Apologies, busy day caught up with me. I did a bit of poking at the XML structure and it’s a bit unclear as to what you’re looking for in there since I’m not sure the XPaths actually match up with the structure of release
, so sorry about not having much in the way of example code. But to give a tl;dr on the way that SAX in general works with elixir, the idea is that it’s a recursive-ish function that carries on some additional state. A special cased-reduce, if you will.
So
def handle_event(:start_element, {name, attributes}, state) do
IO.inspect("Start parsing element #{name} with attributes #{inspect(attributes)}")
{:ok, [{:start_element, name, attributes} | state]}
end
In this function specifically, you’re saying “append on the 3-tuple of start_element, name, and attributes to the head of the state list” with [{:start_element, name, attributes} | state]}
. That’s why Saxy runs out of memory. If you want to look at only a specific tag, you’ll have to do some filtering. For example (illustrative only)
def handle_event(:start_element, {name, attributes}, state) do
if name == "release" do
{:ok, %{state | in_release: true }}
else
{:ok, state}
end
end
state
in the above example doesn’t have to be a list, it can be anything at all, just like Enum.reduce
.
That said, I tried throwing some solutions at your particular problem and I think this is one of those situations where I’m going to have to be more vague than I’d like-- with a 72GB file, you’re going to have to figure out some engineering to get the data transformed in a reasonable amount of time, or pull in some rust via rustler to really let the CPU rip. Even when swapping out Saxy (the fastest XML parser when I tested my declarative XML parsing lib GitHub - ducharmemp/saxaboom, check the benchmarks) for fast_xml, I was still looking at multiple tens of minutes to basically do no real work. Script below for completeness
Mix.install([:fast_xml])
defmodule CSVHandler do
use GenServer
@impl true
def init(fname) do
{:ok, File.open!(fname, [:write])}
end
# really rough, I wouldn't recommend productionizing this
@impl true
def handle_info({:"$gen_event", {:xmlstreamelement, {:xmlel, tag, attrs, children}}}, state) do
IO.puts(state, tag) # This only writes the release tag name as a vague gauge of how far we've come in the file
{:noreply, state}
end
@impl true
def handle_info(arg, state) do
{:noreply, state}
end
end
{:ok, handler} = GenServer.start_link(CSVHandler, "out.csv")

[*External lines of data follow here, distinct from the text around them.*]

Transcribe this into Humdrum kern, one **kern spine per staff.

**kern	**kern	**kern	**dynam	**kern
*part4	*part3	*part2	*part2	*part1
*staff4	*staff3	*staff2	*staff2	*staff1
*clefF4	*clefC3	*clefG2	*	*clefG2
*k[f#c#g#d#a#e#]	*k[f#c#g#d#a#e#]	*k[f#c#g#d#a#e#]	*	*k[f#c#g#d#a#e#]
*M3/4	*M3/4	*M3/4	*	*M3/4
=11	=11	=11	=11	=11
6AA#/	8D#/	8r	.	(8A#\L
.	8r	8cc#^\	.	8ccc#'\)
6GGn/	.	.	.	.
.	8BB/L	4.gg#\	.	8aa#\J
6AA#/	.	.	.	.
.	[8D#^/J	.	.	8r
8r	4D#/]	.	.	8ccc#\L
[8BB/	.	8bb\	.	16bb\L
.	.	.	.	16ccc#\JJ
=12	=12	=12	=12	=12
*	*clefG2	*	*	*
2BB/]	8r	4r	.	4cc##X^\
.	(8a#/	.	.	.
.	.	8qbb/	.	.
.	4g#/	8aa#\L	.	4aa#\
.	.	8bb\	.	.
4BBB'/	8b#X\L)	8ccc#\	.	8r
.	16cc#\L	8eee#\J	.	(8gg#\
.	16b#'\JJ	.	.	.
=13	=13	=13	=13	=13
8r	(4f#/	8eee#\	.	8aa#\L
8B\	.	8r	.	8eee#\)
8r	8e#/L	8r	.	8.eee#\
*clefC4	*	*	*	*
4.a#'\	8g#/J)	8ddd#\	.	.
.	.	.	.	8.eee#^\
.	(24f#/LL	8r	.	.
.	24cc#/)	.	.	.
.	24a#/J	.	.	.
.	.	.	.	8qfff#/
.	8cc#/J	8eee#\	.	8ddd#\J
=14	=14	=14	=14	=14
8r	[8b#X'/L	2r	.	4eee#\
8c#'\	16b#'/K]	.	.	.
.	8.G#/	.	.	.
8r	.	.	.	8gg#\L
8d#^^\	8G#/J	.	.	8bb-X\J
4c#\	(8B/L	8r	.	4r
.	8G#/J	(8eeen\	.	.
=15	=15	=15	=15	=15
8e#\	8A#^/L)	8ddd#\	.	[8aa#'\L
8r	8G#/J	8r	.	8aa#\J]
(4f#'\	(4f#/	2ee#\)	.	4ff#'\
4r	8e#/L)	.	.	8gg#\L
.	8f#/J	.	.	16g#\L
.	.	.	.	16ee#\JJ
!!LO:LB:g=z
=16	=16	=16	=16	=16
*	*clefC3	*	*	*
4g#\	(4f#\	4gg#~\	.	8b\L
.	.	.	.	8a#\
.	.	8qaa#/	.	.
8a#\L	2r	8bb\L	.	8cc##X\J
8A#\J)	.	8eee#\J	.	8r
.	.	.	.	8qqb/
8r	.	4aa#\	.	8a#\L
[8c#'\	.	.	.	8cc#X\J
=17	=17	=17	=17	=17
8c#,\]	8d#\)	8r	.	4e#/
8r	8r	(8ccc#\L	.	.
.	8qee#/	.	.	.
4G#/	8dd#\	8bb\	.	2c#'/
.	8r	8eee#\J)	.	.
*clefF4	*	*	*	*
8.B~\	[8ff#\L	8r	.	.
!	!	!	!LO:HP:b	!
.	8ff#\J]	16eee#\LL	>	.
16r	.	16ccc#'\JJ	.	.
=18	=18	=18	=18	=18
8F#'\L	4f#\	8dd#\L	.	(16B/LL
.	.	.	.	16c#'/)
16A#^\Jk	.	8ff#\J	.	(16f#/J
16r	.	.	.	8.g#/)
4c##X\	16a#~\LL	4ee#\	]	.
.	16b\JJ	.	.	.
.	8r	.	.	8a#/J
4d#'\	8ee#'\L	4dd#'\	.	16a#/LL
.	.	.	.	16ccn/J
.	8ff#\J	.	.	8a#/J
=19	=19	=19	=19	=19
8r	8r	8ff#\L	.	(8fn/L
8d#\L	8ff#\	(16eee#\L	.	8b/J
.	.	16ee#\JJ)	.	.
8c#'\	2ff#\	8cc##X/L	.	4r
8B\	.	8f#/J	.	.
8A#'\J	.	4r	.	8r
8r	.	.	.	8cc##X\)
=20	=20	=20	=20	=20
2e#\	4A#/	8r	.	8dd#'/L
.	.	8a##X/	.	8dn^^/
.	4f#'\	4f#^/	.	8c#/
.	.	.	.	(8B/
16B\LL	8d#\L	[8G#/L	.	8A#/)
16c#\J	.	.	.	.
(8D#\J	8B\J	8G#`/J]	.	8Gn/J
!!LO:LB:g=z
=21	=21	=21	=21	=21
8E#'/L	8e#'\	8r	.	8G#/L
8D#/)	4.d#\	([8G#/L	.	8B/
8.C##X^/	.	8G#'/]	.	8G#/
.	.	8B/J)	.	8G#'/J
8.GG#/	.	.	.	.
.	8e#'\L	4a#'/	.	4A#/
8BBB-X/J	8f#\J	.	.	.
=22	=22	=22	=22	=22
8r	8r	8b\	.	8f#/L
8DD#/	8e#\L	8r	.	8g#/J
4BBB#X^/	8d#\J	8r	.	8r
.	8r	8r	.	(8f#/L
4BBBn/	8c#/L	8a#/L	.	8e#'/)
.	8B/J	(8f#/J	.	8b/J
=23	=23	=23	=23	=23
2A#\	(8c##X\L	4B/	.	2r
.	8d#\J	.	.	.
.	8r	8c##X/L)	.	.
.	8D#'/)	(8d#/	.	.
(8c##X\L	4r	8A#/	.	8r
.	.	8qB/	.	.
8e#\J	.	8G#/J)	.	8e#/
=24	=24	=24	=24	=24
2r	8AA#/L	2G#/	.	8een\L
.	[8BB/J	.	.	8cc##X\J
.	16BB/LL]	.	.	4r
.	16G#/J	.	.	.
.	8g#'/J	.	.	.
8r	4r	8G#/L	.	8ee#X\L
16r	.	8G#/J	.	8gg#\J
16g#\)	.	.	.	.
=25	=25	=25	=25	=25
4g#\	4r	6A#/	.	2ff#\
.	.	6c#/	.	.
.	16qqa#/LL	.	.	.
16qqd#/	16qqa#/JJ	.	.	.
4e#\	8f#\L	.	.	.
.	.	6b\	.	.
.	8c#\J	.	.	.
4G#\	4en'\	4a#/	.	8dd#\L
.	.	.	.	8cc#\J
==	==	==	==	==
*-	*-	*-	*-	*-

stream_parser = :fxml_stream.new(handler)
File.stream!("./discogs_20231001_releases.xml")
|> Enum.reduce(stream_parser, fn chunk, parser -> :fxml_stream.parse(parser, chunk) end)
Also just to do my due diligence-- I’d actually recommend against using my library that I posted above if you want to expand out this parser to hold more data. Looking at the data overall, it really seems like you need a home rolled solution, and on top of that my lib doesn’t support streaming out data.